Vacuoles purified from Saccharomyces cerevisiae bearing the vph1-1 mutation had no detectable bafilomycin-sensitive ATPase activity or ATP-dependent proton pumping. Furthermore, the vacuolar H(+)-ATPase (V-ATPase) nucleotide binding subunits were no longer associated with vacuolar membranes yet were present at wild-type levels in yeast whole-cell extracts. The VPH1 gene was cloned by screening a lambda gt11 expression library with antibodies directed against a 95 kDa vacuolar integral membrane protein and independently cloned by complementation of the vph1-1 mutation. Deletion disruption of the VPH1 gene revealed that the VPH1 gene is required for vacuolar H(+)-ATPase assembly and vacuolar acidification but is not essential for cell viability or for targeting and maturation of vacuolar proteases.
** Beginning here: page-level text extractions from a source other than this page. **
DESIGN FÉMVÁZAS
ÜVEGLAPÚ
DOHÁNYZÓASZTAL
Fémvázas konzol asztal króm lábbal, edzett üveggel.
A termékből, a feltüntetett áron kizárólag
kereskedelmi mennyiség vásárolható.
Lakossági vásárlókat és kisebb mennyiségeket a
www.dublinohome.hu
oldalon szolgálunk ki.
VPH1 encodes a predicted polypeptide of 840 amino acid residues (95.6 kDa) with putative membrane-spanning regions. Cell fractionation and immunodetection demonstrate that Vph1p is a vacuolar integral membrane protein that co-purifies with V-ATPase activity. Vph1p has 42% identity to the 116 kDa polypeptide of the rat clathrin-coated vesicles/synaptic vesicle proton pump, 42% identity to the TJ6 mouse immune suppressor factor, 42% identity to the Caenorhabditis elegans proton pump homologue and 54% identity to the predicted polypeptide encoded by the yeast gene STV1 (Similar To VPH1, identified as an open reading frame next to the BUB2 gene.[1]